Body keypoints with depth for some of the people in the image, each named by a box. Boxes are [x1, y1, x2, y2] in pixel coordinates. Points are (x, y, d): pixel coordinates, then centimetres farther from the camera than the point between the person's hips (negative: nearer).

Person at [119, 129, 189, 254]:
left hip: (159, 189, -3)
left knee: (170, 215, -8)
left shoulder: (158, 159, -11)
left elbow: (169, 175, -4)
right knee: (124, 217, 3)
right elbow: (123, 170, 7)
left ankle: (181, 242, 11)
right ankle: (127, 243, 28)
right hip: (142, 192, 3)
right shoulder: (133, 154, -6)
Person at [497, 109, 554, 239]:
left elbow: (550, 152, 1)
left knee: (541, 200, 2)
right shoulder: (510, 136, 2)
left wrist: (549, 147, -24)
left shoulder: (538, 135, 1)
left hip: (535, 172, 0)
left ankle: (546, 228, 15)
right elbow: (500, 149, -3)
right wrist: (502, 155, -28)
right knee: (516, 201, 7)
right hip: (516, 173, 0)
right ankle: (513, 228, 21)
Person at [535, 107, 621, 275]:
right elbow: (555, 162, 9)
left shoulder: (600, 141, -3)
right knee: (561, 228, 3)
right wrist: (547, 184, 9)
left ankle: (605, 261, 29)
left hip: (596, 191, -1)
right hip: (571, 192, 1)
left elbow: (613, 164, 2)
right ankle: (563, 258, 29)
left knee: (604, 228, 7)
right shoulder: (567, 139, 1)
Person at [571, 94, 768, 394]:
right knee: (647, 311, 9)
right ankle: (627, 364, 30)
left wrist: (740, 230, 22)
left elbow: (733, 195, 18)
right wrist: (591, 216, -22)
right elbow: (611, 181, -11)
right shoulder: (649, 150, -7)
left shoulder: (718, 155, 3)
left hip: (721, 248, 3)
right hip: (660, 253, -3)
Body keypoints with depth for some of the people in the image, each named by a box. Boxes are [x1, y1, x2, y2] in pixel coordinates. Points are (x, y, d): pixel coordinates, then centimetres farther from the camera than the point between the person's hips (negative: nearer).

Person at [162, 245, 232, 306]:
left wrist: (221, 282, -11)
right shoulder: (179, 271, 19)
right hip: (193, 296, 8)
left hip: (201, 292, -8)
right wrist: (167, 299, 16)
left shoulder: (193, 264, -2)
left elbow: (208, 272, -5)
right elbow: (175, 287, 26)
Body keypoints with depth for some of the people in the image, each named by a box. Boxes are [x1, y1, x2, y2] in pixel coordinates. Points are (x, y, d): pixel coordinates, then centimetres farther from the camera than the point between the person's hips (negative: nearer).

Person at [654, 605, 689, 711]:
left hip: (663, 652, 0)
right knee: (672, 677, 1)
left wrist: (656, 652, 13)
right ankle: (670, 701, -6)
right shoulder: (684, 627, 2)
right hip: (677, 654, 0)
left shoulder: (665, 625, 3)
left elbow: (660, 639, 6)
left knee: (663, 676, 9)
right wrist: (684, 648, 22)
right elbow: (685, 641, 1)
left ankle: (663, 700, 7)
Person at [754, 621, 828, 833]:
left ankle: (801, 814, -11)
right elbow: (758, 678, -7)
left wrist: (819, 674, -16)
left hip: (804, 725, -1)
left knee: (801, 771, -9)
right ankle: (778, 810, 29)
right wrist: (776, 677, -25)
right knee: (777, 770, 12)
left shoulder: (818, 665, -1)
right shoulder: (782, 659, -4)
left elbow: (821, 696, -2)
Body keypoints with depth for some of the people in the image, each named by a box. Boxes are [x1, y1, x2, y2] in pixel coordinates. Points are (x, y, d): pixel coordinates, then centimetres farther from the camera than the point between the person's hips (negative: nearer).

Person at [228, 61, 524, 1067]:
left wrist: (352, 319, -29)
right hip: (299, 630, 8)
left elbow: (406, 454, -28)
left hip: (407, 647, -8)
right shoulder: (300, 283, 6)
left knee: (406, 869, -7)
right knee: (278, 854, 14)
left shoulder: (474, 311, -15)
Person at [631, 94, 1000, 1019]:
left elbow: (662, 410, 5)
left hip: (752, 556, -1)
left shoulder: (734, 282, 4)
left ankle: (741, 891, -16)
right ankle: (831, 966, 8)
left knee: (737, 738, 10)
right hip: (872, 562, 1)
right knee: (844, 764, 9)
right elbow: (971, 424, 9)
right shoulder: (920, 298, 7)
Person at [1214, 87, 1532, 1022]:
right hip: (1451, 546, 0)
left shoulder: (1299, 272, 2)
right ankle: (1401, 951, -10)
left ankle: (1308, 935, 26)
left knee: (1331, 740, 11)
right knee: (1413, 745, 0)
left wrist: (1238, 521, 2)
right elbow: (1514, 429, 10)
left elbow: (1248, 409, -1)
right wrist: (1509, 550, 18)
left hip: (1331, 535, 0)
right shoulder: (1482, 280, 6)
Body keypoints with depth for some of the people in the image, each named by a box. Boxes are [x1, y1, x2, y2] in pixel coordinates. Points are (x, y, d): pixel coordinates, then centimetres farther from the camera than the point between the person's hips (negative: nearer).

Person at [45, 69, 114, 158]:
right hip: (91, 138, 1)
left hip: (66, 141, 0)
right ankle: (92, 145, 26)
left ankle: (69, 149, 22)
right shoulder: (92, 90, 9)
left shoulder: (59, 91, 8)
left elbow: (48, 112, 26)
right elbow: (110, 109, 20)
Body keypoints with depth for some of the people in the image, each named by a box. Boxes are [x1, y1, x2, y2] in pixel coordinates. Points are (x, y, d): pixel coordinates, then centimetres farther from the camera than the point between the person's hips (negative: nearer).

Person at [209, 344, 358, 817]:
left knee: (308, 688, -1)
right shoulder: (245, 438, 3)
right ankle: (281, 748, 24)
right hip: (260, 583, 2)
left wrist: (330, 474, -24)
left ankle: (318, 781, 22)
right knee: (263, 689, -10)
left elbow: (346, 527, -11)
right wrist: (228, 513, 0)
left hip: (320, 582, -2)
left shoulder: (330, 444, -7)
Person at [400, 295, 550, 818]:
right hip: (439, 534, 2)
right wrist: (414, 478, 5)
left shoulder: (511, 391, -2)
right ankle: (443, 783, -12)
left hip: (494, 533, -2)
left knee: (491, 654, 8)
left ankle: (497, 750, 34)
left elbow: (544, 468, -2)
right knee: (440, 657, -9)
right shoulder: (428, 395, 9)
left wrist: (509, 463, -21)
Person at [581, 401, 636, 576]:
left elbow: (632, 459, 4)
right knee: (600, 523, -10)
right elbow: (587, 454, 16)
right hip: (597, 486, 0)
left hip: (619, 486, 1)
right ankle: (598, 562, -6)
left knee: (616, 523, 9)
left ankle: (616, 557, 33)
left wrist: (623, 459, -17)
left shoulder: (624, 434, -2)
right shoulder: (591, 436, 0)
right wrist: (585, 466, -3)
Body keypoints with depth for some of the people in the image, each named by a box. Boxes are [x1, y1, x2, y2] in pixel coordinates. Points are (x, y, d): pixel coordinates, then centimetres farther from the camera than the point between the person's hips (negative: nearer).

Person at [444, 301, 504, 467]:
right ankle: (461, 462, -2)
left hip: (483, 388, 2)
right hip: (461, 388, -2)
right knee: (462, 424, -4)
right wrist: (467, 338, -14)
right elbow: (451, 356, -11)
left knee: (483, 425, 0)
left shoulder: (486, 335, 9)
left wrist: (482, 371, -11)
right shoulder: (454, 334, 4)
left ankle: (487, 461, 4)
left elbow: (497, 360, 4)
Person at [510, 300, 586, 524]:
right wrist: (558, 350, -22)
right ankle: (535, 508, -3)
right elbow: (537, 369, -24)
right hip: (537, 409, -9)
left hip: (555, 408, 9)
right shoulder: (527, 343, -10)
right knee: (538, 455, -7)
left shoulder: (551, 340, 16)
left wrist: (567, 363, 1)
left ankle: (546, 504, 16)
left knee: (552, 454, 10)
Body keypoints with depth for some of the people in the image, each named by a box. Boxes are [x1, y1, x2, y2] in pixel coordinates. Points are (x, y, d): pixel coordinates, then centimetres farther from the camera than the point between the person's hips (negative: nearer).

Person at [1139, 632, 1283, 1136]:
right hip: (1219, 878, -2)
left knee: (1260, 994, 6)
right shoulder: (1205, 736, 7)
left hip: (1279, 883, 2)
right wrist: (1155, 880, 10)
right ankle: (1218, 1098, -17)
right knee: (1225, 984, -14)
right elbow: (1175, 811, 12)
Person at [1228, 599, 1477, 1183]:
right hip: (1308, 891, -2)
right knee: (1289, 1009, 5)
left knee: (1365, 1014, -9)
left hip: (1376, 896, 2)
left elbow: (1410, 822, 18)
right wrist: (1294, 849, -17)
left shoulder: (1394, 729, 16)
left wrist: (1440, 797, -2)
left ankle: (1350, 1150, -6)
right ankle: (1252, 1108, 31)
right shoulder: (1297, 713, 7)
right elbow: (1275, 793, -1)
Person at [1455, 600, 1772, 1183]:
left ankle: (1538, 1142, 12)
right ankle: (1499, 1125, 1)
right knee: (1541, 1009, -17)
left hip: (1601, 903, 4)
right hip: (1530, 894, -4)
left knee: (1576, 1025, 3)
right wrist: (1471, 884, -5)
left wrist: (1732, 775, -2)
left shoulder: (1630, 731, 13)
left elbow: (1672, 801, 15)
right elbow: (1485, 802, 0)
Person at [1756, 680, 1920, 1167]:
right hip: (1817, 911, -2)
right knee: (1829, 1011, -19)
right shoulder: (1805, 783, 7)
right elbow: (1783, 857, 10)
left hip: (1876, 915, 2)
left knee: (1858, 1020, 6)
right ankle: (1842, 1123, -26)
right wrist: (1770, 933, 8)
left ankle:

_ _ _ _

**What to work on:**
Can you duplicate the part of the records that opens with the line containing "right knee: (538, 455, -7)" and closes with the line containing "left knee: (552, 454, 10)", including both of those lines?

**Solved exercise:**
right knee: (538, 455, -7)
left shoulder: (551, 340, 16)
left wrist: (567, 363, 1)
left ankle: (546, 504, 16)
left knee: (552, 454, 10)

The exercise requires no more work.